(ou reflexões pós-carnaval)
Está lá, ou pelo menos estava há séculos antes de Cristo, nas paredes do Templo de Apolo, em Delphos, na Grécia, a frase: "Nada em Excesso". Talvez esse seja um dos registros mais antigos dos efeitos de uma ressaca no homem. Imagino aquele grego, acordando no dia seguinte da esbornia, cheio do mal estar e, através da filosofia – super novidade da época –, chegou a esta magnífica conclusão de que o excesso não tá com nada.
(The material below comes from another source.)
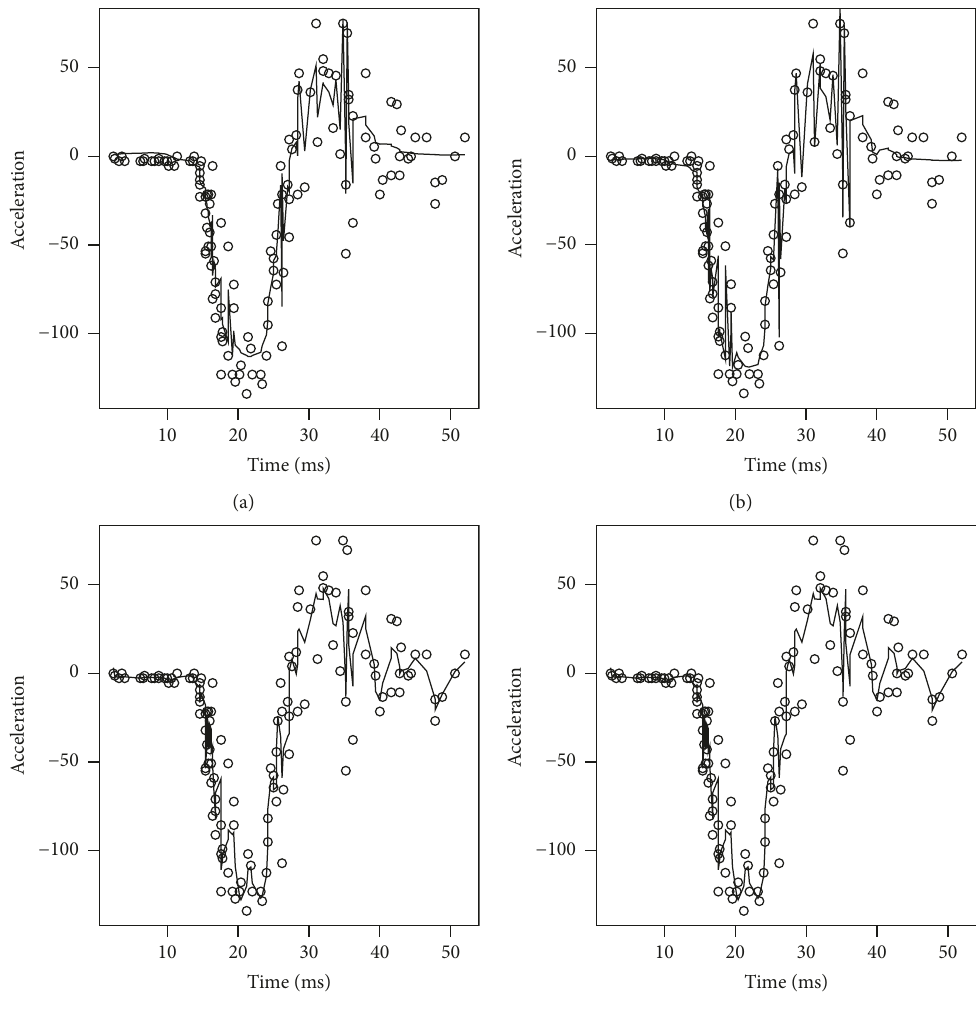
Figure 11: Plots of the reconstructions of thresholding: the panels show reconstruction using; (a) CMWS-hard; (b) CMWS-soft; (c) Model I; and (d) Model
Resolveu gravar a conclusão na parede do templo de Delphos pra alertar os convivas, já que aquele era um dos lugares mais movimentados da região.
Ao lado desta salutar máxima está uma outra, que ficou mais famosa ainda, pois foi citada por Sócrates, Krishna, Jesus Cristo, outros avatares cósmicos e, também, por filósofos mais recentes : "Conhece-te a ti mesmo". Na realidade a frase completa é "Ó homem, conhece-te a ti mesmo e conhecerás os deuses e o universo". Mesmo resumido, o enunciado se mantém forte através dos tempos e há muitos motivos para desconfiar que o "conhece-te a ti mesmo", apesar de ser a mais famosa das frases de Delphos, se originou de desdobramentos filosóficos do "nada em excesso", ou seja, da ressaca.
Logo após descobrir que excessos não são bons pra vida, nosso amigo grego deve ter pensado: "mas como vou saber se é excesso ou não? A medida do excesso para um gigante seria o mesmo para um homem normal? O excesso para um homem seria o mesmo para uma mulher?". Sabendo o óbvio de que cada um é cada um, chegou facilmente na conclusão de que só vai perceber o excesso quem se conhecer bem. Pronto! O Templo de Apolo ganhou mais uma anotação nas suas paredes.
Pelo jeito que levamos a vida parece que não, mas todo mundo sabe que a ressaca é causada por desequilíbrio fisiológico do corpo, ou seja, ingestão de toxinas, desidratação e outros desdobramentos físicos. E expandindo o mesmo conceito para além do físico, temos a "ressaca moral".
A ressaca física é de fácil diagnóstico e cura, há remédios e métodos que são tiro e queda na diminuição dos sintomas até que o próprio corpo se cure. Entretanto, contra a ressaca moral, ainda não inventaram nada muito eficiente. Mesmo com os ansiolíticos e antidepressivos, não existe cura efetiva, mas só o alívio dos sintomas, pois a causa da dor pode durar anos e, muitas vezes a vida toda se não houver uma mudança profunda no modo de vida do enfermo. Por isso muitos passam o toda a vida sedados das mais diversas formas, pois ao parar com o sedativo, a causa da dor moral continua lá e volta a doer. É mais difícil curar o espírito.
Perdemos o fio da meada. É evidente que não nos conhecemos bem e que o excesso é uma das únicas formas de felicidade que, erroneamente, supomos dispor. Guerreamos a vida toda para conquistar o excesso de conforto, de dinheiro, de comida, de experiências; mas só conseguimos a ausência de saúde, de dinheiro, de tempo, ausência de nós mesmos na nossa vida. Acho que é hora de voltarmos a pensar no assunto e voltarmos a saber quem realmente somos e tomar controle sobre nossos desejos e nossas atitudes, mirando um futuro realmente feliz, sem amanheceres insalubre, dolorosos e desidratados, física e espiritualmente.
2 comentários:
"excesso é uma das únicas formas de felicidade que, erroneamente, supomos dispor."
Bem verdade! Excelente reflexão, Tiago!! Pra variar, mandou muito bem.
Fico sempre feliz por causar, faísca que seja, no coração das pessoas. É vivendo, aprendendo e colocando em prática. Obrigado, Leca.